Tobiasz starszy, mimo doświadczeń związanych z niewolą: utraty majątku, prześladowań i ślepoty, nie załamał się lecz pozostał wierny jedynemu Bogu. Pełnił uczynki miłosierne i modlił się wytrwale. Czując jednak bliskość śmierci i myśląc o przyszłości rodziny, przypomniał sobie, że krewnemu Gabaelowi, mieszkającemu w Raga, pożyczył kiedyś pieniądze. Wysłał więc swojego syna Tobiasza po ich odbiór. Polecił mu też poszukać sobie towarzysza znającego drogę. Tobiasz gdy tylko wyszedł spotkał stojącego przed sobą anioła Rafała, a nie wiedział, że to anioł Boży (Tob 5,3-4). Ten przyprowadzony do ojca przedstawił mu się jako Azariasz (Tob 5,13) i zapewnił go: „Nie bój się! Zdrowi wyjdziemy i zdrowi powrócimy do ciebie, ponieważ droga jest bezpieczna” (Tob 5,17).

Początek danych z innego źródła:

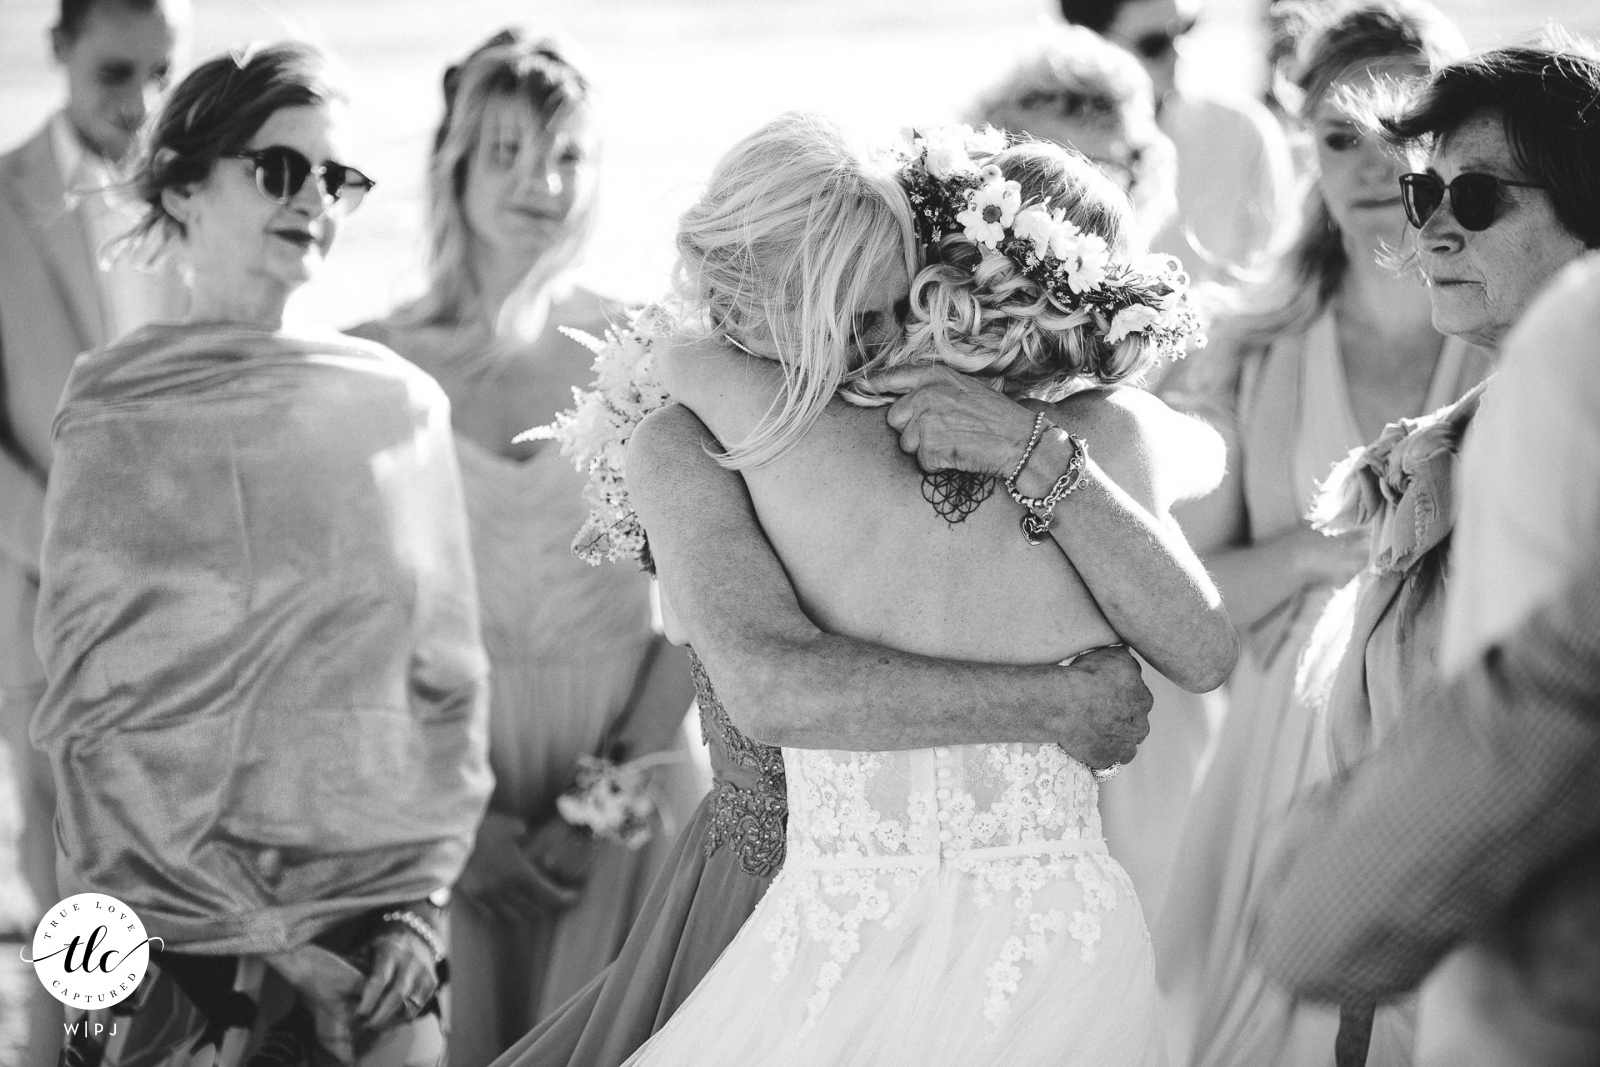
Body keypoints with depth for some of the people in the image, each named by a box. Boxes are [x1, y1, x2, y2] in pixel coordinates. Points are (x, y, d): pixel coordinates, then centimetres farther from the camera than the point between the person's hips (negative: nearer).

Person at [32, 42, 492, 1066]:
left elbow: (447, 676, 8)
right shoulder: (120, 414, -3)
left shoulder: (402, 405, 3)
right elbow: (90, 715, -6)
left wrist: (421, 901, -2)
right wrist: (263, 937, -11)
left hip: (378, 950, 2)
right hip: (174, 940, -2)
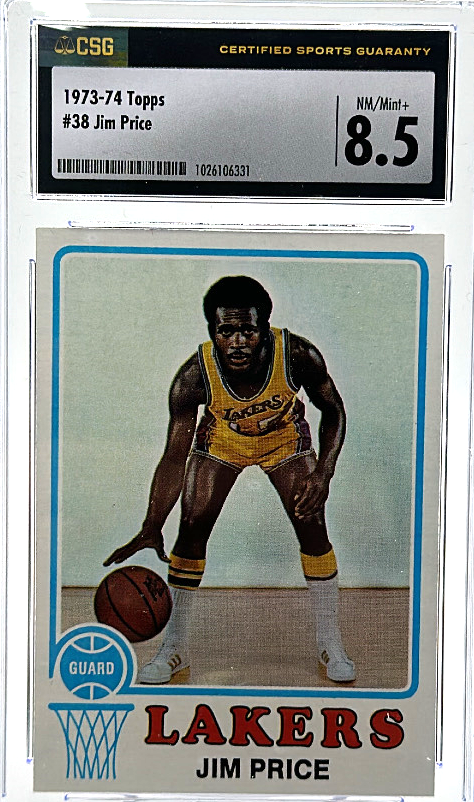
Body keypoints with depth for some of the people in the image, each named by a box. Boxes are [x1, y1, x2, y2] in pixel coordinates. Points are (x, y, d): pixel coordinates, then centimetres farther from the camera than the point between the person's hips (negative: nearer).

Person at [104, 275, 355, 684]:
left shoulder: (298, 355, -34)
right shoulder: (194, 376, -34)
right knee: (192, 528, -5)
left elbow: (333, 412, -15)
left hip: (285, 437, 0)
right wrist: (151, 528, -36)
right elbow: (175, 456, -27)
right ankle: (175, 648, 13)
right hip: (221, 439, 0)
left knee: (312, 526, -7)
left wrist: (324, 474, -28)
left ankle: (330, 643, 15)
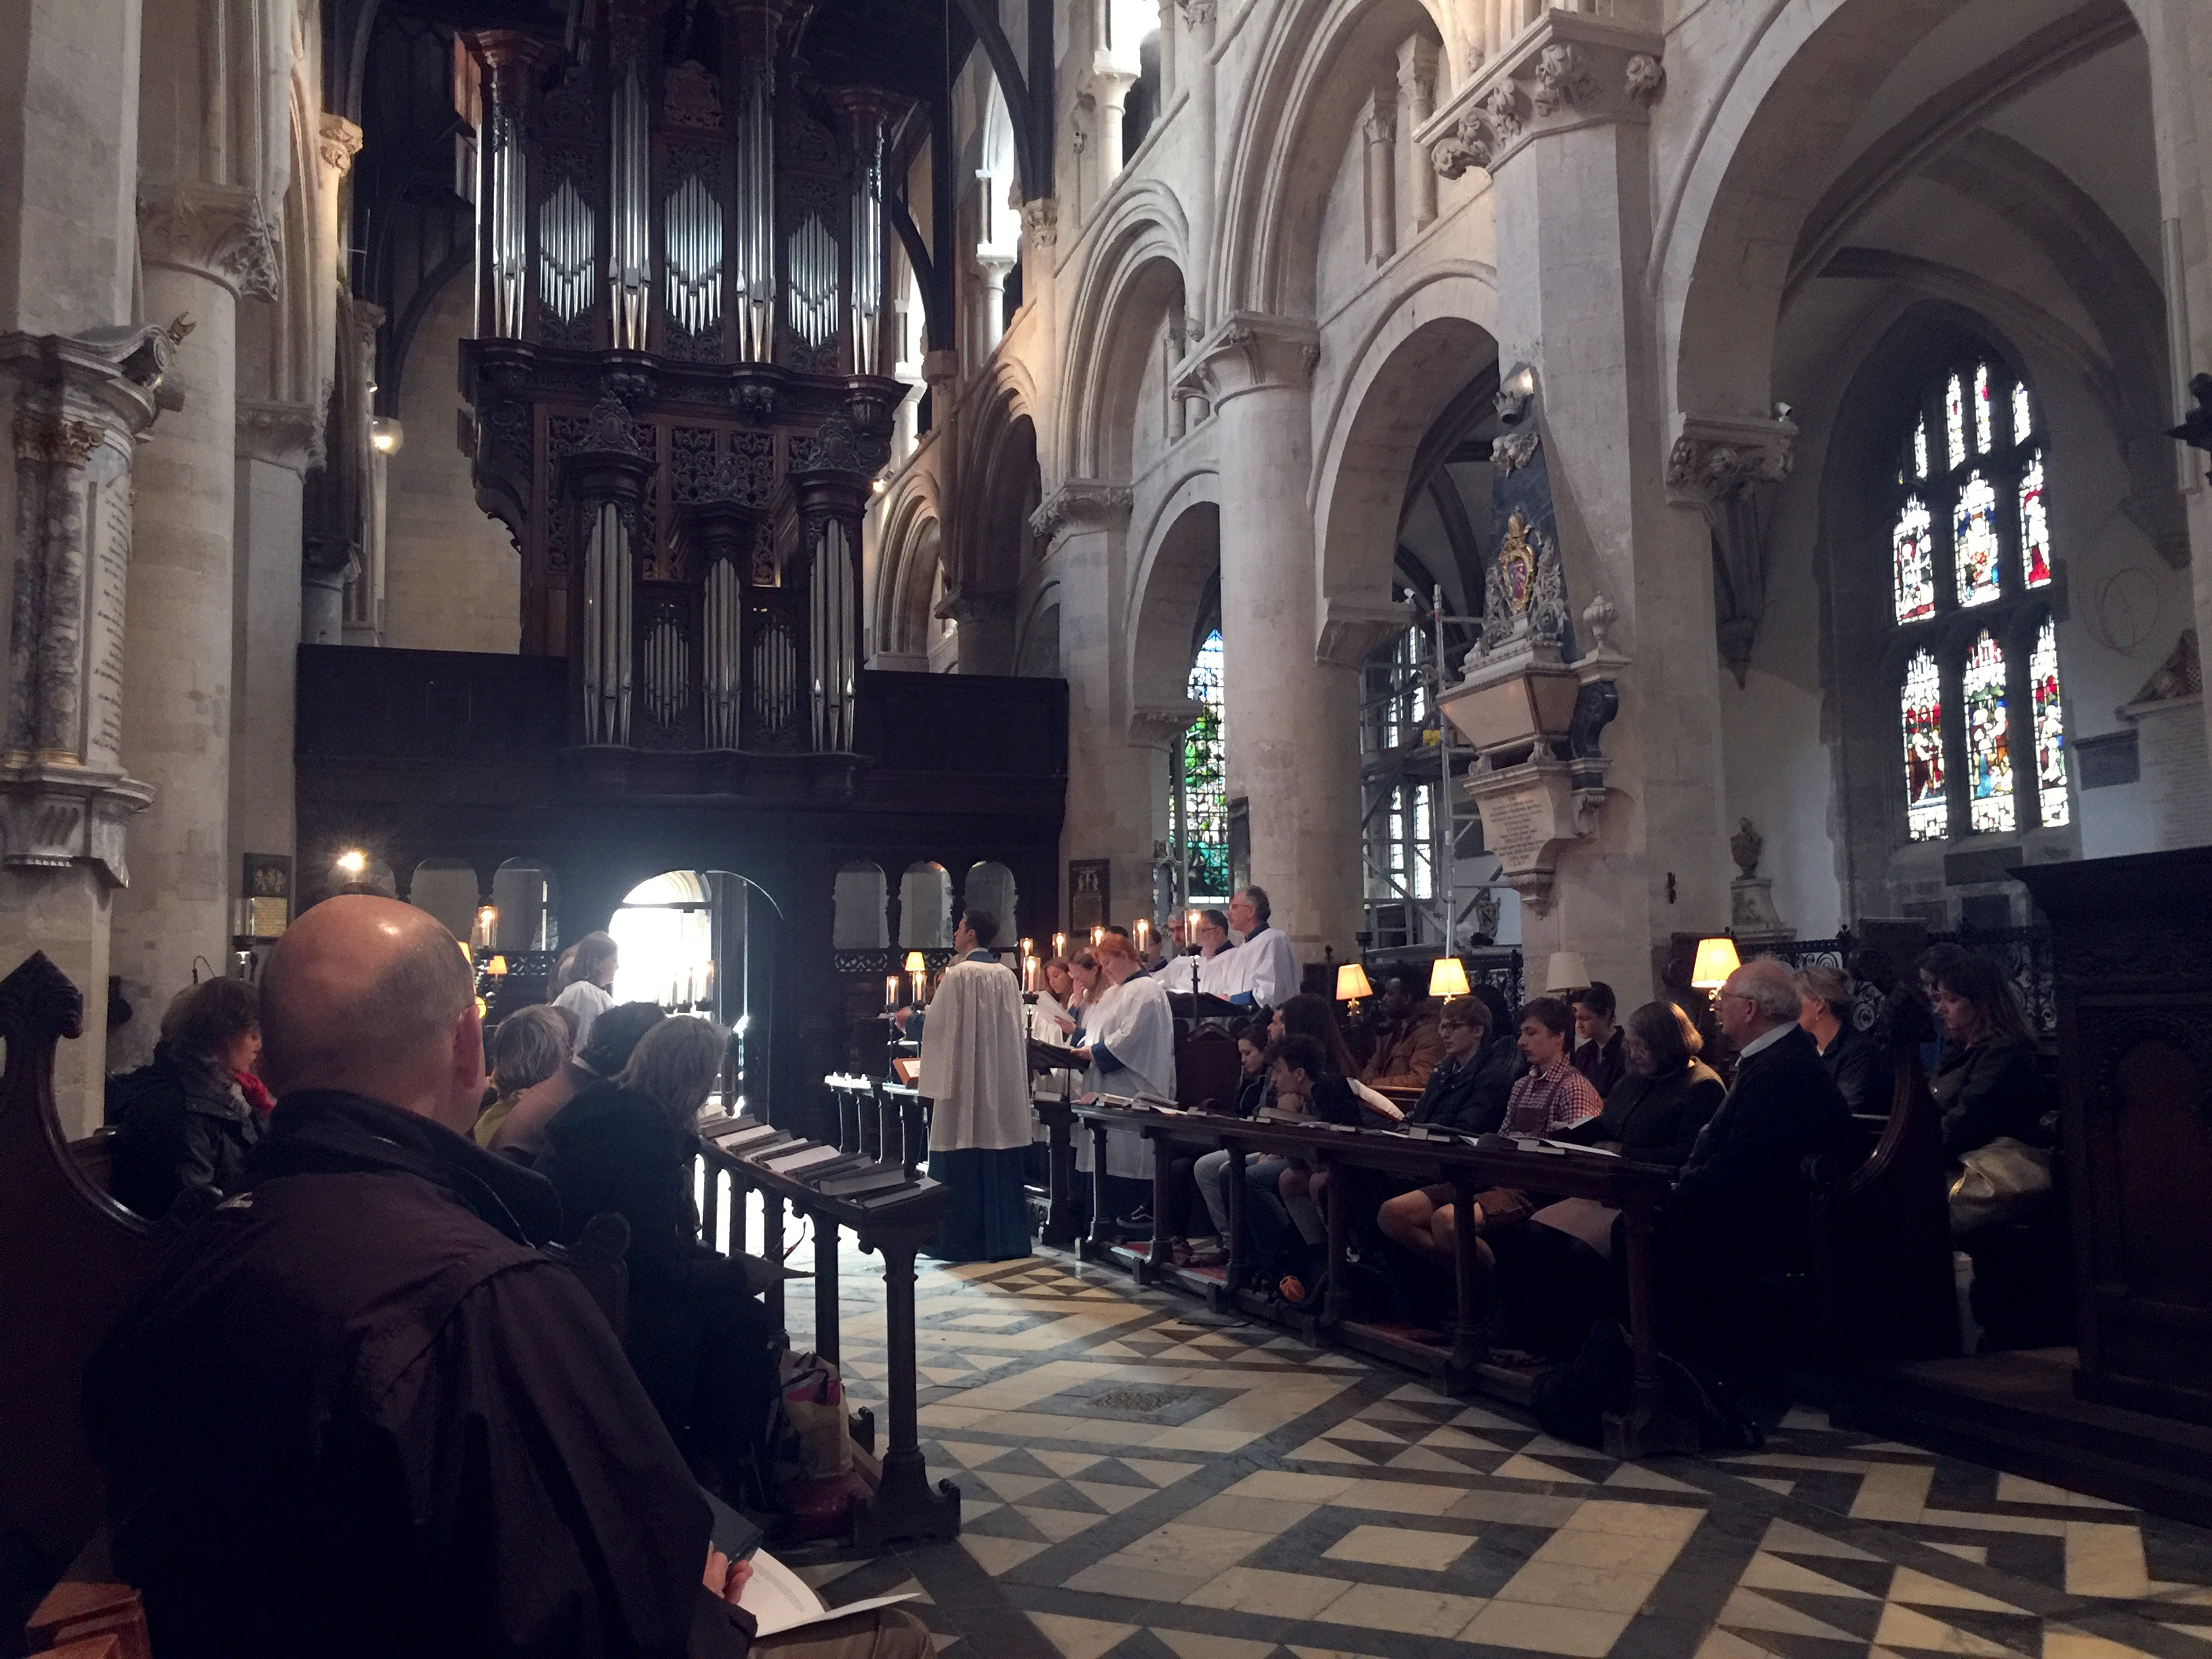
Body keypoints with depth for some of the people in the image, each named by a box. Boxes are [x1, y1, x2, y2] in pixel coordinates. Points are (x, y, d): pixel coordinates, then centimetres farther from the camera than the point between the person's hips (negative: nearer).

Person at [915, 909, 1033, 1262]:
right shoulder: (1007, 975, 6)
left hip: (966, 1086, -6)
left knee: (962, 1166, 1)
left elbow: (937, 1025, -7)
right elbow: (1015, 1029, 11)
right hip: (1003, 1084, 6)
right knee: (1001, 1165, 9)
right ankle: (1006, 1238, 13)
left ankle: (960, 1241, 5)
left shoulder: (959, 974, -10)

W czasie drogi Tobiasz „wszedł do rzeki Tygrys, aby umyć nogi, wysunęła się z wody wielka ryba i chciała ugryźć nogę chłopcu. Ten krzyknął, a anioł rzekł chłopcu: „Uchwyć ją i nie puszczaj tej ryby”. Uchwycił ją mocno i wyciągnął na ląd. Wtedy anioł znów powiedział: „Rozpłataj tę rybę i wyjmij z niej żółć, serce i wątrobę, i zostaw je przy sobie. Żółć bowiem, serce i wątroba jej są pożytecznym lekarstwem” (Tob 6,3-4).
Gdy doszli do Ekbatany, Rafał powiedział do Tobiasza: „Tę noc musimy przepędzić u Raguela. Człowiek ten jest twojego rodu i ma córkę imieniem Sara, jedynaczkę, ona należy się tobie i cały jej majątek”. Pouczył go: gdy będziesz wstępował do jej pokoju, zabierz część wątroby ryby i serce i połóż na rozżarzone węgle. Rozejdzie się zapach i demon go poczuje i ucieknie. Oboje módlcie się do Pana Boga i proście aby okazał wam miłosierdzie i ocalił was (Tob 6, 11-17). Tak anioł Rafał ocalił Tobiasza i uwolnił Sarę od demona Asmodeusza. Potem odbyły się uroczystości weselne.
W końcu udali się po odbiór pieniędzy. Za sprawą anioła Rafała Tobiasz otrzymał od Gabaela należność. I tak Tobiasz wrócił do domu zdrowy, żonaty i z pieniędzmi. Rafał polecił Tobiaszowi młodszemu: „Potrzyj żółcią ryby jego oczy, a lekarstwo wygryzie i ściągnie bielmo z jego oczu, a ojciec twój przejrzy” (Tob 11,8).
Ojciec z synem chcieli Rafałowi zapłacić za fatygę i opiekę w tej dalekiej drodze, ten jednak poprosił ich na bok i rzekł do nich: „Uwielbiajcie Boga i wysławiajcie Go przed wszystkimi żyjącymi, za dobrodziejstwa jakie wyświadczył wam. Gdy ty i Sara modliliście się, ja przypomniałem błagania wasze przed majestatem Pańskim. Równocześnie posłał mnie Bóg, aby uzdrowić ciebie i twoją synową Sarę. Ja jestem Rafał, jeden z siedmiu aniołów, którzy stale są gotowi wejść przed majestat Pański” (Tob 12,15). Archanioł jest, jak widzimy, narzędziem działającej Opatrzności Bożej, której człowiek może ufać.
Tego anioła postanowiłam napisać dla nowonarodzonego dziecka w mojej rodzinie. Mam nadzieję, że anioł spodoba się jeszcze małej Emilii, będzie strzegł i towarzyszył jej przez całe życie.